Come era possibile abbassarsi a tanta atrocità?

Come poteva essere possibile, uccidere un uomo e tagliare via i suoi attributi?

Non era umano. Non era normale.

E la parte che più mi spaventava era che anche io, avevo una buona fetta di colpe.

"Dobbiamo chiamare la polizia, Arya. Non riesco ad immaginare un'altra conclusione." Sentenziò, spaventata e tremante quanto me.

"Marcus finirebbe nei guai." Tentai di farla ragionare.

Purtroppo, questa opzione, non era da prendere neanche in considerazione.


Dopo qualche tempo, che a me parve infinito, decidemmo di comune accordo di seppellire la scatola incriminata in giardino. Esattamente come avevo proposto.

Cameron e gli altri si defilarono a lavoro, mentre io cominciai a rigirarmi i pollici.
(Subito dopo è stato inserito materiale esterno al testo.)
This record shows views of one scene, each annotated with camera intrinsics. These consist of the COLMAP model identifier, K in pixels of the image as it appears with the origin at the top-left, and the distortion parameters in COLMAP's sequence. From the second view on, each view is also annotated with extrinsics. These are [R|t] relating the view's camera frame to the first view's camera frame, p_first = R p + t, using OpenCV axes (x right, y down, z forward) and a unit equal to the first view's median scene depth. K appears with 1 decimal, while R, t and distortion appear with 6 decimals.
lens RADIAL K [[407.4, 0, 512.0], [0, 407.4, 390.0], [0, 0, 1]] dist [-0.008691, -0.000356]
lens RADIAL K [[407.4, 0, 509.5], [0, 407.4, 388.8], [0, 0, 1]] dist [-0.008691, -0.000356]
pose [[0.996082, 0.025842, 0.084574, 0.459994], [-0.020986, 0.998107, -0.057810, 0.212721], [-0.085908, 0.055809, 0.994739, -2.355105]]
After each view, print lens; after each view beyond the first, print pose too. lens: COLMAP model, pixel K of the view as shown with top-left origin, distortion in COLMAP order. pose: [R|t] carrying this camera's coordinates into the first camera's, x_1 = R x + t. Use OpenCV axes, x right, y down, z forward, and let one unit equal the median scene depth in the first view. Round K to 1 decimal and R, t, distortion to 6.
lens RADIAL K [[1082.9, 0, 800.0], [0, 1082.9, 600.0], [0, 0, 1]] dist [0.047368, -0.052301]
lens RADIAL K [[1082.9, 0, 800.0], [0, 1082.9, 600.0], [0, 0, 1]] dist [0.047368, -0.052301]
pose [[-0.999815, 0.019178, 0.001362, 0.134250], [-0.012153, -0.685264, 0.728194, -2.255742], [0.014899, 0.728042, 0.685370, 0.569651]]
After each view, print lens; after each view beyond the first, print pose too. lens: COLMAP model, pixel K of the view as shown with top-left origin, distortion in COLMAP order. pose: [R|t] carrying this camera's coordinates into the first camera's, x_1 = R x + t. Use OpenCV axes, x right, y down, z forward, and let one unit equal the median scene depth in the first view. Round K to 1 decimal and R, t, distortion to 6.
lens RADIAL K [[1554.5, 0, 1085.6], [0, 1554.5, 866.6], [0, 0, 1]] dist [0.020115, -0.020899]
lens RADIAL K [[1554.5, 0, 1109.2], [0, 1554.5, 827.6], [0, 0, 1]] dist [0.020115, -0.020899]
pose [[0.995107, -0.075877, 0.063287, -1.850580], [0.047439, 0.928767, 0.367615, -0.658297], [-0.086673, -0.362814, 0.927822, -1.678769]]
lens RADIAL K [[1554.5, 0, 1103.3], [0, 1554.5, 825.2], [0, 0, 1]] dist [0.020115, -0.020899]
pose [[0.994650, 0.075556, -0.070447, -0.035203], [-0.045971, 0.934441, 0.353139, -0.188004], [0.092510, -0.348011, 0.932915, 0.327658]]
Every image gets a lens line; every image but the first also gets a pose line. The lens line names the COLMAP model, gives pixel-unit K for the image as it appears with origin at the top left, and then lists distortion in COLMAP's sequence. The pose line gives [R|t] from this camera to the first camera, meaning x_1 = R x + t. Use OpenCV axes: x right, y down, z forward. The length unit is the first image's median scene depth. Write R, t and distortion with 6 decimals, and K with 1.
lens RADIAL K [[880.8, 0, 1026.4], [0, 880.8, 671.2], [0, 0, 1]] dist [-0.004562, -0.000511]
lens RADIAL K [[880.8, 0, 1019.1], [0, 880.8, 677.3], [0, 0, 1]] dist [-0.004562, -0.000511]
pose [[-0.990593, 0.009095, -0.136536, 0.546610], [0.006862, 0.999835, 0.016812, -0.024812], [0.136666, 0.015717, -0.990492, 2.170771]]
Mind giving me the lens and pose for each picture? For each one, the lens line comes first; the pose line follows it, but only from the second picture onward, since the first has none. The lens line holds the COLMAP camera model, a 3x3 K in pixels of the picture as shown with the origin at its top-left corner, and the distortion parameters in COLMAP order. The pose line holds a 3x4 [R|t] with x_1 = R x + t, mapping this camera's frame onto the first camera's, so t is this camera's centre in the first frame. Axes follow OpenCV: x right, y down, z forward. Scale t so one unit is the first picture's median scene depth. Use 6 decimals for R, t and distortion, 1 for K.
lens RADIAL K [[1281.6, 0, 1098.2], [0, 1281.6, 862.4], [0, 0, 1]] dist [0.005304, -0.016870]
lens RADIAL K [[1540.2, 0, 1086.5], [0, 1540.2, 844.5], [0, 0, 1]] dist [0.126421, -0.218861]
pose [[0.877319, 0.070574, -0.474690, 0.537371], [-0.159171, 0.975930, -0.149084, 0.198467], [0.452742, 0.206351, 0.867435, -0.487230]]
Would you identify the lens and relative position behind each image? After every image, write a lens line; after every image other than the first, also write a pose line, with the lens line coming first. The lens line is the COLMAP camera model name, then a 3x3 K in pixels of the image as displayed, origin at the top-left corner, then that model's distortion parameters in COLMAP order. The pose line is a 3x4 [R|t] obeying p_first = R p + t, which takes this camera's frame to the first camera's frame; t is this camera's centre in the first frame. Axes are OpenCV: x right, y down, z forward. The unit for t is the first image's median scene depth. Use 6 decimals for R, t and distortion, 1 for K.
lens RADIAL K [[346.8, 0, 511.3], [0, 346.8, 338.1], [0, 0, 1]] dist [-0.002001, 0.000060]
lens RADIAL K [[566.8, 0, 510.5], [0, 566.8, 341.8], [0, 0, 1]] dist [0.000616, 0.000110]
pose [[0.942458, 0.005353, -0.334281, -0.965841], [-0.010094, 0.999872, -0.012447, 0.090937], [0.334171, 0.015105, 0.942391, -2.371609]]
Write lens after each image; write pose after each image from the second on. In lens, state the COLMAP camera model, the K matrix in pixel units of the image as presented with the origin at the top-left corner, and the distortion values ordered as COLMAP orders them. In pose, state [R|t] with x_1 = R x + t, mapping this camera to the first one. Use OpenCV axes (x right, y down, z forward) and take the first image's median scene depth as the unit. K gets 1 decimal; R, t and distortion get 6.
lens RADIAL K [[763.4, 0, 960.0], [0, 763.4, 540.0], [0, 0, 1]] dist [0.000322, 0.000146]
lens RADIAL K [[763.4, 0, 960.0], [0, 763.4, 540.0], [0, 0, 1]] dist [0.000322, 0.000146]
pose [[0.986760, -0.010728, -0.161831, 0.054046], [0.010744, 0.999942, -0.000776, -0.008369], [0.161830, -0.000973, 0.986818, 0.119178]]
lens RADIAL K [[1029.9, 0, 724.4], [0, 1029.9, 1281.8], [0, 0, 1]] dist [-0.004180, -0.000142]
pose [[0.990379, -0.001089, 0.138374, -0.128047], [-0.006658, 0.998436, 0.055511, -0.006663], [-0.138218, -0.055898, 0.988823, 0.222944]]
Fissavo il soffitto di camera mia, rimuginando su tutto quello che era successo nelle ultime ore.

Avevo anche io, le mani sporche. Sporche del sangue di un uomo innocente.

Come poteva, quel bastardo, levarmi anche la possibilità di scopare con qualcuno? Sì, perché, volente o nolente, secondo il suo modo di pensare, lasciarmi toccare da qualcuno, non era neanche da prendere in considerazione.

Lui aveva agito perché era ossessionato da me.

Ma non avrei mai immaginato che, la sua, fosse una mania così spropositata, dal voler addirittura, uccidere senza ripensamenti.


"Ieri te l'ho fatta buona, Davies. Lo sai benissimo che non tollero i ritardi." Taylor mi guardava adirato, e in un altro momento, mi avrebbe anche incusso timore.

"Scusami, Tay. Sono stati giorni un po'..." Traumatizzanti. "Particolari."

Lui scosse il capo, "Mi stai solo facendo perdere tempo. Vatti a cambiare." Mi ordinò perentorio, sparendo dalla mia vista.

Sgusciavo tra i tavoli, prendendo ordinazioni, servendo e lanciando, di tanto in tanto, occhiate curiose alle ballerine.

"Due Macallan. Per me e il mio collega" Un uomo in giacca e cravatta mi squadrò da capo a piedi.

Doveva essere un uomo sulla cinquantina, a giudicare dai suoi capelli brizzolati.

Non aveva un accenno di barba e, per assurdo, ciò lo invecchiava maggiormente. 

Sollevò una mano, palpeggiandomi il sedere, voltandosi verso l'amico e indicandomi con lo sguardo compiaciuto.

Di tutta risposta, ingoiai un groppo di saliva immaginario, rabbrividendo di disgusto.

Sarei dovuta essere abituata a questi modi di fare, ma ogni volta che accadeva, non potevo fare a meno di provare ribrezzo.

Mariah, la responsabile dell'angolo bar, mi richiamò a sé. "Porta questo al 50."